There's a movie in theaters directed by Cord Jefferson called American Fiction, based on the 2001 novel Erasure by Percival Everett. In the film, there's a reference to an old song, “Stagger Lee,” that I recognized. The main character uses the name Stagg R. Leigh as a pseudonym for a book he authors. I wanted to know a more about the name.
“Stagger Lee” is a folk song that predates the 1958 version by Lloyd Price by half a century. When Lloyd Price popularized it, the song had been around for over sixty years. The first mention was a song called "Stack-a-Lee," in the Kansas City Leavenworth Herald in 1897, performed by "Prof. Charlie Lee, the piano thumper."
The song by Lloyd Price is upbeat and energetic, and I've never really stopped to listen to what is being said. Neither has my mom, apparently, because when I asked her if she knew what it was about, she couldn't recall. She was shocked to hear it was about a murder, a real-life Christmas Eve murder.
I told her to play it and listen to the lyrics; it tells the story.
Lloyd Price and Don Costa Orchestra (1958), Digitized 78rpm (Internet Archive)
The real-life Stagger Lee was Lee Shelton, an African-American carriage driver from St. Louis, Missouri. The origin of the nickname Stag Lee or Stack Lee has many explanations but commonly noted that he was known as the captain of a black social club called Four Hundred Club and a member of a group of pimps known as the Macks, who had a reputation for dressing flashy and commanding attention.
On Christmas Eve in 1895, Lee Shelton drank at the Bill Curtis Saloon. Lee encountered William "Billy" Lyons at a St. Louis saloon. They argued, and Lyons took Stack Lee's Stetson hat. Lee shot Lyons, took back his hat, and left. The injuries led to Lyon's death, and Lee was charged, tried, and convicted of the murder in 1897.
The story of Lee's crime soon became the subject of song and part of folklore and mythic tales.
Early versions were called "Stack-a-Lee" and "Stacker Lee," while "Stagolee" and "Stagger Lee" also became common. Other recorded variants include "Stackerlee," "Stack O'Lee," "Stackolee," "Stackalee," "Stagerlee," and "Stagalee."
The earliest versions were likely part of the work songs sung by African Americans during forced labor to distract themselves from their work. By 1910, it was well known along the Mississippi River. That year, a partial transcription of it was received by musicologist John Lomax. Two versions were published in the Journal of American Folklore in 1911 by sociologist and historian Howard W. Odum.
The song was first recorded a century ago, in 1923, as "Stack-O'Lee Blues" by Fred Waring's Pennsylvanian in Camden, New Jersey.

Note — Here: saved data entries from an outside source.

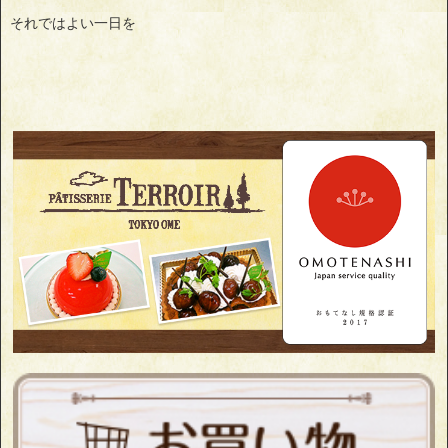
それではよい一日を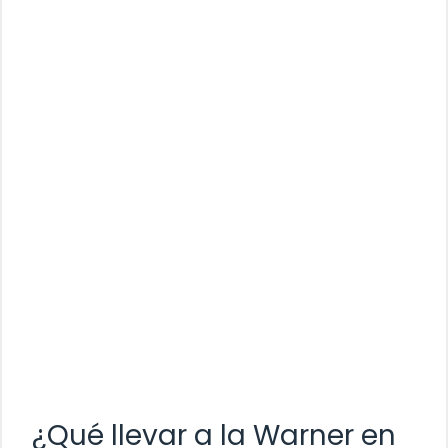
¿Qué llevar a la Warner en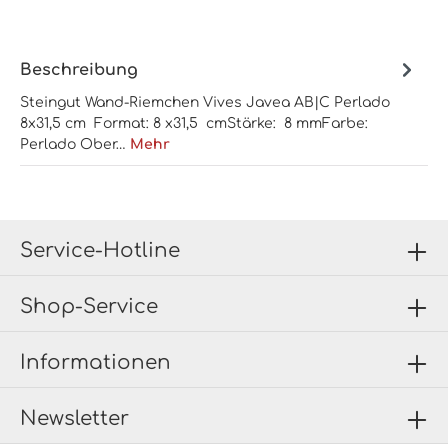
Beschreibung
Steingut Wand-Riemchen Vives Javea AB|C Perlado
8x31,5 cm Format: 8 x31,5 cmStärke: 8 mmFarbe:
Perlado Ober…
Mehr
Service-Hotline
Shop-Service
Informationen
Newsletter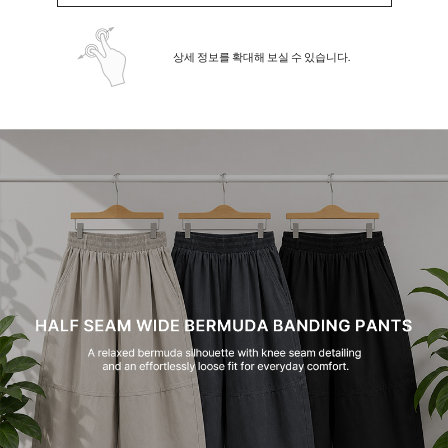
상세 정보를 확대해 보실 수 있습니다.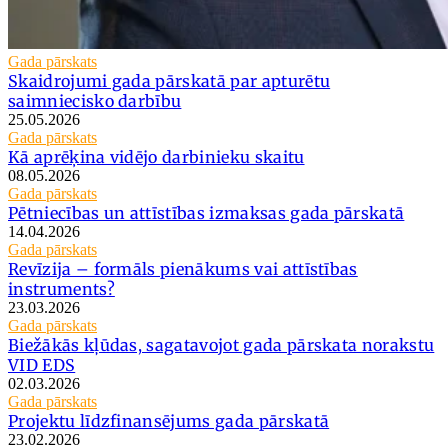
Gada pārskats
Skaidrojumi gada pārskatā par apturētu
saimniecisko darbību
25.05.2026
Gada pārskats
Kā aprēķina vidējo darbinieku skaitu
08.05.2026
Gada pārskats
Pētniecības un attīstības izmaksas gada pārskatā
14.04.2026
Gada pārskats
Revīzija – formāls pienākums vai attīstības
instruments?
23.03.2026
Gada pārskats
Biežākās kļūdas, sagatavojot gada pārskata norakstu
VID EDS
02.03.2026
Gada pārskats
Projektu līdzfinansējums gada pārskatā
23.02.2026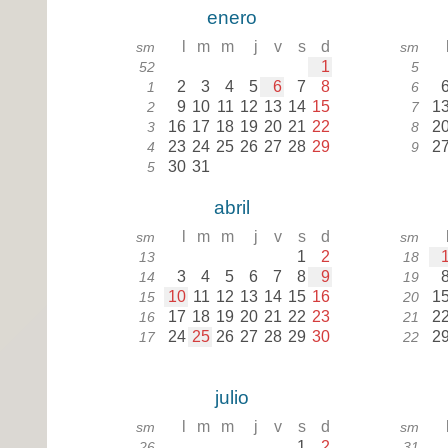
enero
l
m
m
j
v
s
d
sm
sm
1
52
5
2
3
4
5
6
7
8
1
6
9
10
11
12
13
14
15
1
2
7
16
17
18
19
20
21
22
2
3
8
23
24
25
26
27
28
29
2
4
9
30
31
5
abril
l
m
m
j
v
s
d
sm
sm
1
2
13
18
3
4
5
6
7
8
9
14
19
10
11
12
13
14
15
16
1
15
20
17
18
19
20
21
22
23
2
16
21
24
25
26
27
28
29
30
2
17
22
julio
l
m
m
j
v
s
d
sm
sm
1
2
26
31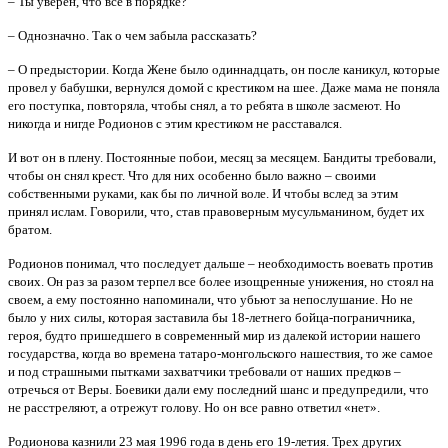
– Ты уверен, что все в порядке?
– Однозначно. Так о чем забыла рассказать?
– О предыстории. Когда Жене было одиннадцать, он после каникул, которые
провел у бабушки, вернулся домой с крестиком на шее. Даже мама не поняла
его поступка, повторяла, чтобы снял, а то ребята в школе засмеют. Но
никогда и нигде Родионов с этим крестиком не расставался.
И вот он в плену. Постоянные побои, месяц за месяцем. Бандиты требовали,
чтобы он снял крест. Что для них особенно было важно – своими
собственными руками, как бы по личной воле. И чтобы вслед за этим
принял ислам. Говорили, что, став правоверным мусульманином, будет их
братом.
Родионов понимал, что последует дальше – необходимость воевать против
своих. Он раз за разом терпел все более изощренные унижения, но стоял на
своем, а ему постоянно напоминали, что убьют за непослушание. Но не
было у них силы, которая заставила бы 18-летнего бойца-пограничника,
героя, будто пришедшего в современный мир из далекой истории нашего
государства, когда во времена татаро-монгольского нашествия, то же самое
и под страшными пытками захватчики требовали от наших предков –
отречься от Веры. Боевики дали ему последний шанс и предупредили, что
не расстреляют, а отрежут голову. Но он все равно ответил «нет».
Родионова казнили 23 мая 1996 года в день его 19-летия. Трех других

Pre-war versions were recorded by Duke Ellington (1927), Cab Calloway (1931), Woody Guthrie (1941), and Sidney Bechet (1945).
In folk tradition, artists have taken liberties with the details of the murder and actions of Stagger Lee. He's a character used as an archetype to depict any number of crimes, including a bank robber in the version first recorded by Mississippi John Hurt in 1928.
Stagger Lee's story has inspired two novels, a graphic novel, a musical, a pornographic film, over 400 songs in a variety of genres, and the pen-name of a character in a book-turned-film.
American Fiction (2023) is about a frustrated novelist fed up with the establishment that profits from Black entertainment that relies on tired and offensive tropes. To prove his point, he uses a pen name to write an outlandish Black book of his own that puts him in the middle of the hypocrisy and the madness he claims to reject.